Work instruction =
In full and without alteration, write out the lines below.

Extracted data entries
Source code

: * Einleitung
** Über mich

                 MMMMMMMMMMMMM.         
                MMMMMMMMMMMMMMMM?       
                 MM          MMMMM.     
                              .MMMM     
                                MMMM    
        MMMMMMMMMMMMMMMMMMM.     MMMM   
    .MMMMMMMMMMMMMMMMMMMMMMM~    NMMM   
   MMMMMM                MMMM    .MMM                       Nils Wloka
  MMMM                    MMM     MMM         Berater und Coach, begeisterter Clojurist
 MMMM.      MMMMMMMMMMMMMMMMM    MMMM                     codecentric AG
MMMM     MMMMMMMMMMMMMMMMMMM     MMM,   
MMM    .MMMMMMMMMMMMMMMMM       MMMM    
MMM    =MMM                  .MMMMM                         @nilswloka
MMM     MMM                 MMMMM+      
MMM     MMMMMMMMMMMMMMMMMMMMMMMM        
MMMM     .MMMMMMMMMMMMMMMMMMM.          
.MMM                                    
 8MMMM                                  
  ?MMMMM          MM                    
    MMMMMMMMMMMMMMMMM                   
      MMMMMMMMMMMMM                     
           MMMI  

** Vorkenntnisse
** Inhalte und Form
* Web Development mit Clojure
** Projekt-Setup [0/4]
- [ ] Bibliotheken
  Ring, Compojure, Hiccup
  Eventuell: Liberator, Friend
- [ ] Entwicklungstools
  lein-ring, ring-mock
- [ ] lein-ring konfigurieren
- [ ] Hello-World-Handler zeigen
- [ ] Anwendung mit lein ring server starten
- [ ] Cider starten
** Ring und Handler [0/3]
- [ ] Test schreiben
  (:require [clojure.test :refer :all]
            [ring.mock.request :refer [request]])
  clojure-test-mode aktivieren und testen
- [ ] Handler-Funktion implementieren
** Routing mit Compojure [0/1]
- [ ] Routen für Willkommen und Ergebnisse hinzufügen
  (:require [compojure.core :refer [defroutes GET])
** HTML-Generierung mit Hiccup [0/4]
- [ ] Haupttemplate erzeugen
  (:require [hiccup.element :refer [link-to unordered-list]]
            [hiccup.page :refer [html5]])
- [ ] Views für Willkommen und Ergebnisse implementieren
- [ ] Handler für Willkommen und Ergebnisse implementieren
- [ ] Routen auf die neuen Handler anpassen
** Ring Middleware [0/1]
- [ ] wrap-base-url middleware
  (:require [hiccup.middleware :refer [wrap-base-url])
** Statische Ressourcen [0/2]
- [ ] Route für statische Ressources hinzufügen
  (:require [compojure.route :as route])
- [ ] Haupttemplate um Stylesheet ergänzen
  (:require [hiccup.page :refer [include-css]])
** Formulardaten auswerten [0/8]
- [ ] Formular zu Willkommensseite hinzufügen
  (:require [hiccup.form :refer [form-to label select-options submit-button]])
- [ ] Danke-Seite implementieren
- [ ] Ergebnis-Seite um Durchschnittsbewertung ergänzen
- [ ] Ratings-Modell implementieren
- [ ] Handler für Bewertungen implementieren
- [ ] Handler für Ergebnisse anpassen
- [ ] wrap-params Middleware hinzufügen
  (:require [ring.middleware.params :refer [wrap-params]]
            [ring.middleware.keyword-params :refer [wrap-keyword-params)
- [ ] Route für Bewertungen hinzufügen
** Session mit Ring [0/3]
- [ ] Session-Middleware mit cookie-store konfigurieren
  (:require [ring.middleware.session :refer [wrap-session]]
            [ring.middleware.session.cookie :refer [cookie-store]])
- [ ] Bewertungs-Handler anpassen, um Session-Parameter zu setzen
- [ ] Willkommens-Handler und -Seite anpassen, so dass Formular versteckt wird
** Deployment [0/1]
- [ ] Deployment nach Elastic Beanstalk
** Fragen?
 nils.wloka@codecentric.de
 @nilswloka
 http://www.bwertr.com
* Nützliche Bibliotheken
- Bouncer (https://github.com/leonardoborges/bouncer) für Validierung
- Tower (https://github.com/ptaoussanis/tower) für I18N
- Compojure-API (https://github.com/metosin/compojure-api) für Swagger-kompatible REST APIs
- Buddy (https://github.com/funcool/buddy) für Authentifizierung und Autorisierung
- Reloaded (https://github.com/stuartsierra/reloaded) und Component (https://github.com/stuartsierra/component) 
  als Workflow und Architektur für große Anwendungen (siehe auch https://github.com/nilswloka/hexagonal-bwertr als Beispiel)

Problem solution =
Source code

: * Einleitung
** Über mich

                 MMMMMMMMMMMMM.         
                MMMMMMMMMMMMMMMM?       
                 MM          MMMMM.     
                              .MMMM     
                                MMMM    
        MMMMMMMMMMMMMMMMMMM.     MMMM   
    .MMMMMMMMMMMMMMMMMMMMMMM~    NMMM   
   MMMMMM                MMMM    .MMM                       Nils Wloka
  MMMM                    MMM     MMM         Berater und Coach, begeisterter Clojurist
 MMMM.      MMMMMMMMMMMMMMMMM    MMMM                     codecentric AG
MMMM     MMMMMMMMMMMMMMMMMMM     MMM,   
MMM    .MMMMMMMMMMMMMMMMM       MMMM    
MMM    =MMM                  .MMMMM                         @nilswloka
MMM     MMM                 MMMMM+      
MMM     MMMMMMMMMMMMMMMMMMMMMMMM        
MMMM     .MMMMMMMMMMMMMMMMMMM.          
.MMM                                    
 8MMMM                                  
  ?MMMMM          MM                    
    MMMMMMMMMMMMMMMMM                   
      MMMMMMMMMMMMM                     
           MMMI  

** Vorkenntnisse
** Inhalte und Form
* Web Development mit Clojure
** Projekt-Setup [0/4]
- [ ] Bibliotheken
  Ring, Compojure, Hiccup
  Eventuell: Liberator, Friend
- [ ] Entwicklungstools
  lein-ring, ring-mock
- [ ] lein-ring konfigurieren
- [ ] Hello-World-Handler zeigen
- [ ] Anwendung mit lein ring server starten
- [ ] Cider starten
** Ring und Handler [0/3]
- [ ] Test schreiben
  (:require [clojure.test :refer :all]
            [ring.mock.request :refer [request]])
  clojure-test-mode aktivieren und testen
- [ ] Handler-Funktion implementieren
** Routing mit Compojure [0/1]
- [ ] Routen für Willkommen und Ergebnisse hinzufügen
  (:require [compojure.core :refer [defroutes GET])
** HTML-Generierung mit Hiccup [0/4]
- [ ] Haupttemplate erzeugen
  (:require [hiccup.element :refer [link-to unordered-list]]
            [hiccup.page :refer [html5]])
- [ ] Views für Willkommen und Ergebnisse implementieren
- [ ] Handler für Willkommen und Ergebnisse implementieren
- [ ] Routen auf die neuen Handler anpassen
** Ring Middleware [0/1]
- [ ] wrap-base-url middleware
  (:require [hiccup.middleware :refer [wrap-base-url])
** Statische Ressourcen [0/2]
- [ ] Route für statische Ressources hinzufügen
  (:require [compojure.route :as route])
- [ ] Haupttemplate um Stylesheet ergänzen
  (:require [hiccup.page :refer [include-css]])
** Formulardaten auswerten [0/8]
- [ ] Formular zu Willkommensseite hinzufügen
  (:require [hiccup.form :refer [form-to label select-options submit-button]])
- [ ] Danke-Seite implementieren
- [ ] Ergebnis-Seite um Durchschnittsbewertung ergänzen
- [ ] Ratings-Modell implementieren
- [ ] Handler für Bewertungen implementieren
- [ ] Handler für Ergebnisse anpassen
- [ ] wrap-params Middleware hinzufügen
  (:require [ring.middleware.params :refer [wrap-params]]
            [ring.middleware.keyword-params :refer [wrap-keyword-params)
- [ ] Route für Bewertungen hinzufügen
** Session mit Ring [0/3]
- [ ] Session-Middleware mit cookie-store konfigurieren
  (:require [ring.middleware.session :refer [wrap-session]]
            [ring.middleware.session.cookie :refer [cookie-store]])
- [ ] Bewertungs-Handler anpassen, um Session-Parameter zu setzen
- [ ] Willkommens-Handler und -Seite anpassen, so dass Formular versteckt wird
** Deployment [0/1]
- [ ] Deployment nach Elastic Beanstalk
** Fragen?
 nils.wloka@codecentric.de
 @nilswloka
 http://www.bwertr.com
* Nützliche Bibliotheken
- Bouncer (https://github.com/leonardoborges/bouncer) für Validierung
- Tower (https://github.com/ptaoussanis/tower) für I18N
- Compojure-API (https://github.com/metosin/compojure-api) für Swagger-kompatible REST APIs
- Buddy (https://github.com/funcool/buddy) für Authentifizierung und Autorisierung
- Reloaded (https://github.com/stuartsierra/reloaded) und Component (https://github.com/stuartsierra/component) 
  als Workflow und Architektur für große Anwendungen (siehe auch https://github.com/nilswloka/hexagonal-bwertr als Beispiel)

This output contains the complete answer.